ACTIVITY
Read the data and repeat all of it exactly.

PROVIDED ENTRIES Block Start

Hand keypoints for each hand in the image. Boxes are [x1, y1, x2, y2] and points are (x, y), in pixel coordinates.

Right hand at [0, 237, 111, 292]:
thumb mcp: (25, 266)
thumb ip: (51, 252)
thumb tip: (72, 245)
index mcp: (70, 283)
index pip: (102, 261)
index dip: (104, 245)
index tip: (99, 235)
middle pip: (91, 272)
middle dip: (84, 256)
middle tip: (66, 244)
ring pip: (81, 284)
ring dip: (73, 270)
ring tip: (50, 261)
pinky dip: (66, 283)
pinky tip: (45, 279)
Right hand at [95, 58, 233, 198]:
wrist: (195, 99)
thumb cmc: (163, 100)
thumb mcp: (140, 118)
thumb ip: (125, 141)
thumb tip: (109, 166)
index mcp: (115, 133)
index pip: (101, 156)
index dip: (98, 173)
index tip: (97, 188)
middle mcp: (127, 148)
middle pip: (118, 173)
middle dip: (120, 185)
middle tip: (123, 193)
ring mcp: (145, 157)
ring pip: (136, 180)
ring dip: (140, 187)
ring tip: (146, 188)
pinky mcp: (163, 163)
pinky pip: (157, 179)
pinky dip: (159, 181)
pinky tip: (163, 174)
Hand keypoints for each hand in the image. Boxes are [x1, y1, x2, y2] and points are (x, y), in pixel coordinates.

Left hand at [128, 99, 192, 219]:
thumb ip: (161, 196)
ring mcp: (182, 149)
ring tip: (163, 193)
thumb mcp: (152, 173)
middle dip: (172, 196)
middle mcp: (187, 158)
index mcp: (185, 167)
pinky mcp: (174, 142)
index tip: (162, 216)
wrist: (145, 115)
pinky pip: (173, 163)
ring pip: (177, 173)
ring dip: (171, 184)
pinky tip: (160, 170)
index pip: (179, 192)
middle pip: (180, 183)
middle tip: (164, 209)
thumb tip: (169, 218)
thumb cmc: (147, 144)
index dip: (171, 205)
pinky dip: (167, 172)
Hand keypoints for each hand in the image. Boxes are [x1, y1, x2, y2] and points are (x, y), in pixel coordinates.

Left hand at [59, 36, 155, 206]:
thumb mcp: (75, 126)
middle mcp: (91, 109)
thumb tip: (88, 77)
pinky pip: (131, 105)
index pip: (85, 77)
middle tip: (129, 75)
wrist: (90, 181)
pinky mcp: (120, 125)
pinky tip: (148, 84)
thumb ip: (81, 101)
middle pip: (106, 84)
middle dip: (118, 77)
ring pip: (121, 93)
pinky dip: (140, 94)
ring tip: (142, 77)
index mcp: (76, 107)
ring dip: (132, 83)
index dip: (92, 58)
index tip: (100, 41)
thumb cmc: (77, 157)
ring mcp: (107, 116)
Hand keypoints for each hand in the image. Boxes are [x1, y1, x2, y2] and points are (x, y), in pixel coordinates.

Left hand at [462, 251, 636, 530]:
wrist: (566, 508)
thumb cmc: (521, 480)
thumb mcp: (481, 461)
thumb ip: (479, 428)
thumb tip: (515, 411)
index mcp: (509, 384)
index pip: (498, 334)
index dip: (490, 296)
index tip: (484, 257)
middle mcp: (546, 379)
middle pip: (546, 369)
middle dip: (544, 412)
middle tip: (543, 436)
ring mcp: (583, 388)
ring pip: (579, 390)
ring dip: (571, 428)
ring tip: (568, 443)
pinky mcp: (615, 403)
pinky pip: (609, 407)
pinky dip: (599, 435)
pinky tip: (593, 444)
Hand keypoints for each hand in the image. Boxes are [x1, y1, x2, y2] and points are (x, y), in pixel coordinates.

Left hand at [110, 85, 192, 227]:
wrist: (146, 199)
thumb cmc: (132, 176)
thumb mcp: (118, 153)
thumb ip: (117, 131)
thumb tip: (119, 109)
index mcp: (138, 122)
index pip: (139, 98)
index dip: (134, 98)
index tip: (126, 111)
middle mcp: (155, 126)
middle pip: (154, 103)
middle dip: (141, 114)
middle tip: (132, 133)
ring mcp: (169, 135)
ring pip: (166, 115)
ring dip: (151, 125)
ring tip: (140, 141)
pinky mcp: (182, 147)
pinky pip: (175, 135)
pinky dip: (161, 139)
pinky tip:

PROVIDED ENTRIES Block End

FINAL ANSWER
Hand keypoints for each hand in the image. Boxes are [x1, y1, x2, y2] and points are (x, y), in pixel coordinates.

Right hand at [0, 237, 111, 292]:
thumb mcp: (25, 266)
thumb ip: (51, 252)
thumb tip: (72, 245)
index mcp: (70, 283)
index pip: (102, 261)
index dip: (104, 245)
index tip: (99, 235)
middle pip: (91, 272)
middle dip: (84, 256)
middle tip: (66, 244)
ring pip: (81, 284)
ring dip: (73, 270)
ring tip: (50, 261)
pinky dip: (66, 283)
pinky tip: (45, 279)
Right hand at [95, 58, 233, 198]:
wrist: (195, 99)
thumb cmc: (163, 100)
thumb mcp: (140, 118)
thumb ip: (125, 141)
thumb tip: (109, 166)
index mcp: (115, 133)
index pip: (101, 156)
index dip: (98, 173)
index tip: (97, 188)
middle mcp: (127, 148)
middle pip: (118, 173)
middle dip: (120, 185)
middle tip: (123, 193)
ring mcp: (145, 157)
ring pip: (136, 180)
ring dip: (140, 187)
ring tip: (146, 188)
pinky mcp: (163, 163)
pinky pip: (157, 179)
pinky dip: (159, 181)
pinky tip: (163, 174)
Hand keypoints for each hand in the image. Boxes are [x1, y1, x2, y2] and points are (x, y), in pixel coordinates.

Left hand at [128, 99, 192, 219]:
thumb ip: (161, 196)
ring mcp: (182, 149)
ring tip: (163, 193)
thumb mcp: (152, 173)
middle dip: (172, 196)
middle mcp: (187, 158)
index mcp: (185, 167)
pinky mcp: (174, 142)
index tip: (162, 216)
wrist: (145, 115)
pinky pip: (173, 163)
ring pip: (177, 173)
ring dip: (171, 184)
pinky tip: (160, 170)
index pip: (179, 192)
middle pip: (180, 183)
middle tip: (164, 209)
thumb tip: (169, 218)
thumb cmc: (147, 144)
index dip: (171, 205)
pinky dip: (167, 172)
Hand keypoints for each hand in the image. Boxes are [x1, y1, x2, y2] and points are (x, y), in pixel coordinates.

Left hand at [59, 36, 155, 206]:
thumb mcp: (75, 126)
middle mcp: (91, 109)
thumb tip: (88, 77)
pinky pip: (131, 105)
index pip: (85, 77)
middle tip: (129, 75)
wrist: (90, 181)
pinky mcp: (120, 125)
pinky tip: (148, 84)
thumb ip: (81, 101)
middle pip: (106, 84)
middle dip: (118, 77)
ring pip: (121, 93)
pinky dip: (140, 94)
ring tip: (142, 77)
index mcp: (76, 107)
ring dip: (132, 83)
index dip: (92, 58)
index tip: (100, 41)
thumb cmc: (77, 157)
ring mcp: (107, 116)
Hand keypoints for each hand in the image. Boxes are [x1, y1, x2, y2] and points are (x, y), in pixel coordinates.

Left hand at [462, 251, 636, 530]:
wrist: (566, 508)
thumb cmc: (521, 480)
thumb mcp: (481, 461)
thumb ip: (479, 428)
thumb tip: (515, 411)
index mcp: (509, 384)
index pip: (498, 334)
index dip: (490, 296)
index tip: (484, 257)
middle mcp: (546, 379)
middle pip: (546, 369)
middle dip: (544, 412)
middle tip: (543, 436)
ring mcp: (583, 388)
ring pip: (579, 390)
ring dip: (571, 428)
ring tip: (568, 443)
pinky mcp: (615, 403)
pinky pip: (609, 407)
pinky dip: (599, 435)
pinky tip: (593, 444)
Hand keypoints for each hand in the image. Boxes are [x1, y1, x2, y2] and points are (x, y), in pixel coordinates.

Left hand at [110, 85, 192, 227]:
wrist: (146, 199)
thumb cmc: (132, 176)
thumb mcp: (118, 153)
thumb ip: (117, 131)
thumb tip: (119, 109)
index mcp: (138, 122)
index pip: (139, 98)
index dip: (134, 98)
index tip: (126, 111)
middle mcp: (155, 126)
middle pip: (154, 103)
middle dip: (141, 114)
middle tip: (132, 133)
ring mcp: (169, 135)
ring pip: (166, 115)
ring dip: (151, 125)
ring tip: (140, 141)
pinky mcp: (182, 147)
pinky pip: (175, 135)
pinky dip: (161, 139)
pinky tip:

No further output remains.